# What polarizes a rainbow?

What polarizes the light from a rainbow. I already did some search and couldn't get a clear answer. All I could find was the light is polarized on the direction light is entering. What happens to the remaining light? Or more specifically, if an light polarized perpendicular to this direction, enters a medium of different density does it gets refracted, or it passes through as it is or gets blocked completely?

• When light is reflected (at any angle other than 90º) from an air-water surface the coefficient of reflection (and therefore transmission as well) is different for light polarised parallel and perpendicular to the surface. That's why polarised sunglasses can remove some of the reflections from lakes or the sea. exactly how it happens for rainbows I don't know, but since a rainbow is formed when light is scattered by water droplets it seems reasonable that some polatisation will result. Commented Jan 3, 2015 at 10:44
• @JohnRennie yes the varying coefficient of reflection answers it. The answer by vaaaal also gives the explanation for this. Commented Jan 3, 2015 at 21:47

In the case of rain droplets, where the size of the drop is much larger than the wavelength of visible light, the effects you see can be described in terms of the familiar concepts of refraction, reflection and diffraction. The rainbow is generated by different colors being refracted at slightly different angles as they enter the drop, reflecting off the back of the drop and then being refracted again as they exit the drop (see this diagram). The reflection part of this is what leads to the polarization of the rainbow. When light transitions between two optically different mediums some of the light is transmitted and some is reflected, with the polarization component parallel to the surface being more strongly reflected (see this diagram). This leads to a preference for one polarization orientation for the light leaving the back of the drop and a preference for an orthogonal orientation for the light passing through the drop.

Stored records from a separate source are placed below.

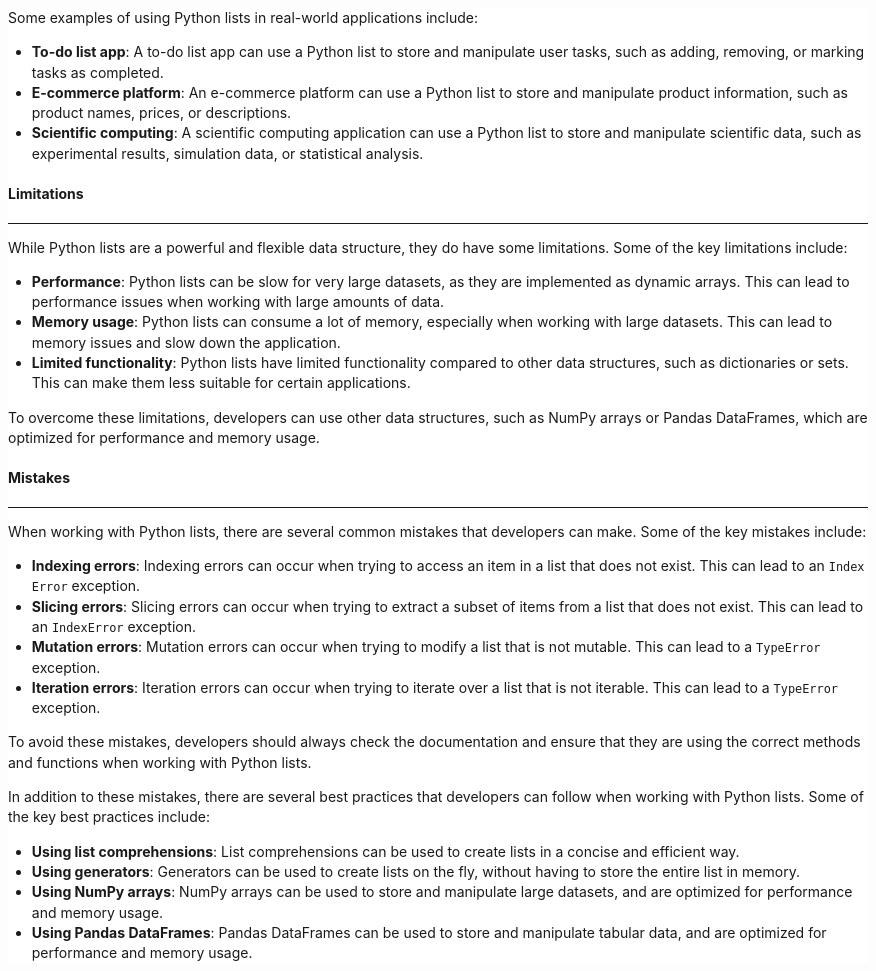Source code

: Some examples of using Python lists in real-world applications include:

*   **To-do list app**: A to-do list app can use a Python list to store and manipulate user tasks, such as adding, removing, or marking tasks as completed.
*   **E-commerce platform**: An e-commerce platform can use a Python list to store and manipulate product information, such as product names, prices, or descriptions.
*   **Scientific computing**: A scientific computing application can use a Python list to store and manipulate scientific data, such as experimental results, simulation data, or statistical analysis.

#### Limitations
--------------

While Python lists are a powerful and flexible data structure, they do have some limitations. Some of the key limitations include:

*   **Performance**: Python lists can be slow for very large datasets, as they are implemented as dynamic arrays. This can lead to performance issues when working with large amounts of data.
*   **Memory usage**: Python lists can consume a lot of memory, especially when working with large datasets. This can lead to memory issues and slow down the application.
*   **Limited functionality**: Python lists have limited functionality compared to other data structures, such as dictionaries or sets. This can make them less suitable for certain applications.

To overcome these limitations, developers can use other data structures, such as NumPy arrays or Pandas DataFrames, which are optimized for performance and memory usage.

#### Mistakes
------------

When working with Python lists, there are several common mistakes that developers can make. Some of the key mistakes include:

*   **Indexing errors**: Indexing errors can occur when trying to access an item in a list that does not exist. This can lead to an `IndexError` exception.
*   **Slicing errors**: Slicing errors can occur when trying to extract a subset of items from a list that does not exist. This can lead to an `IndexError` exception.
*   **Mutation errors**: Mutation errors can occur when trying to modify a list that is not mutable. This can lead to a `TypeError` exception.
*   **Iteration errors**: Iteration errors can occur when trying to iterate over a list that is not iterable. This can lead to a `TypeError` exception.

To avoid these mistakes, developers should always check the documentation and ensure that they are using the correct methods and functions when working with Python lists.

In addition to these mistakes, there are several best practices that developers can follow when working with Python lists. Some of the key best practices include:

*   **Using list comprehensions**: List comprehensions can be used to create lists in a concise and efficient way.
*   **Using generators**: Generators can be used to create lists on the fly, without having to store the entire list in memory.
*   **Using NumPy arrays**: NumPy arrays can be used to store and manipulate large datasets, and are optimized for performance and memory usage.
*   **Using Pandas DataFrames**: Pandas DataFrames can be used to store and manipulate tabular data, and are optimized for performance and memory usage.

If you are wondering why there is a preferred polarization I would suggest you look into Fresnell's Eqautions but conceptually the idea is basically just that the polarization component parallel to the surface interacts the least with the medium.

• I think the fact of having varying reflection coefficients from Fresnell's equation explains the polarization. Commented Jan 3, 2015 at 20:07

The first diagram red vaaaal listed, unfortunately, is one of the leading causes of misunderstanding how rainbows are formed. It isn't wrong, but it suggests that red light is deflected exclusively at 42°, and that each color has its own exclusive angle.

But it is easy to see, if you look, that light that is originally headed straight for the center of the drop will not have the colors separate, and will deflect at 0°. And that the light between the centered ray, and the one shown, can have red light deflected at any angle between 0° and 42°.

What actually causes the rainbow, is that there are more incident rays that produce deflected red rays near 42° than any other deflected angle. The fact that violet is above red in the diagram is not relevant; the fact that violet has its similar maximum concentration at 40° is what is relevant.

What polarizes the light in the colored arc of the rainbow, is that the internal reflection angles where this concentration occurs also happens, by coincidence, to be close to Brewster's Angle. That's where only perpendicularly polarized light reflects.